ASSIGNED TASK A =>
Answer these questions from the forum thread about the JL 300/4 amplifier:
(i) How many of the amplifier's channels are blown?
(ii) What amount does one reply believe JL charges as its flat rate repair?
(iii) Which amplifier did the original poster already buy to replace the 300/4?
ASSIGNED TASK B =>
Repeat the JL 300/4 thread from "I used to use" up to and including "is their information.".

PASSAGE TO READ =>
#####

# JL 300/4



## irukandji (Sep 23, 2010)

Is there anyone on here who can/will fix a jl 300/4 amplifier? I have one with 3 blown channels. 

I've never been good at repairs myself but have opened her up (yup, she ain't no virgin) and found that three of the four daughter boards have components that are toasted.

I used to use this to push my cabin speakers and blew it up because I never knew about setting the gains the proper way. (won't ever happen again) 

If you're in South Florida and want to grab this amp from me email or PM me. If you are out of the area and want it, I will ship but you pay postage.


----------



## Turbo_CitrusEs (Feb 8, 2010)

Not sure what you're looking to spend but JL has a flat rate repair which I believe is $120. You can first try contact the JL rep on here. He may be able to assist in getting any RA to send the amp in for repair. DIYMA.com - View Profile: msmith

If not you can contact JL directly. They are located in Florida. Here is their information.
JL Audio, Inc., 10369 North Commerce Pkwy., Miramar, FL 33025-3962, USA 
Phone: 954.443.1100 Fax (General): 954.443.1111 Fax (Tech Support): 954.443.1108


----------



## Chaos (Oct 27, 2005)

If you are in South Florida, you should be able to contact them easily about repairs.


----------



## irukandji (Sep 23, 2010)

I'll keep their contact nfo but I was just offering it up for grabs ... I already replaced it with a 450/4. (right place right time and I paid less than the 300/4)

#####

RECORDED INFORMATION =>
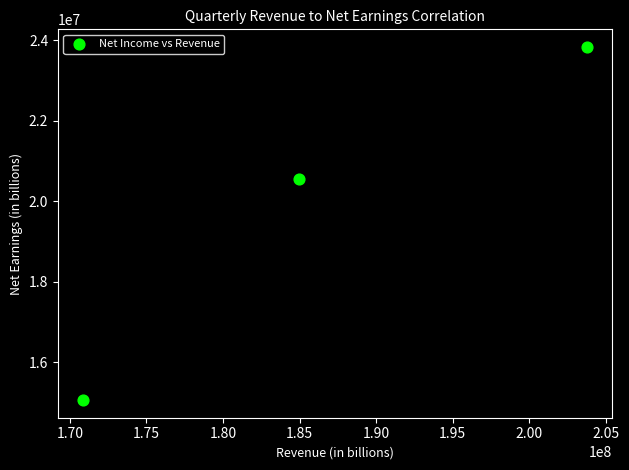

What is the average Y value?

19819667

#####

EXERCISE SOLUTION A =>
(i) Three
(ii) $120
(iii) A 450/4

EXERCISE SOLUTION B =>
I used to use this to push my cabin speakers and blew it up because I never knew about setting the gains the proper way. (won't ever happen again) 

If you're in South Florida and want to grab this amp from me email or PM me. If you are out of the area and want it, I will ship but you pay postage.


----------



## Turbo_CitrusEs (Feb 8, 2010)

Not sure what you're looking to spend but JL has a flat rate repair which I believe is $120. You can first try contact the JL rep on here. He may be able to assist in getting any RA to send the amp in for repair. DIYMA.com - View Profile: msmith

If not you can contact JL directly. They are located in Florida. Here is their information.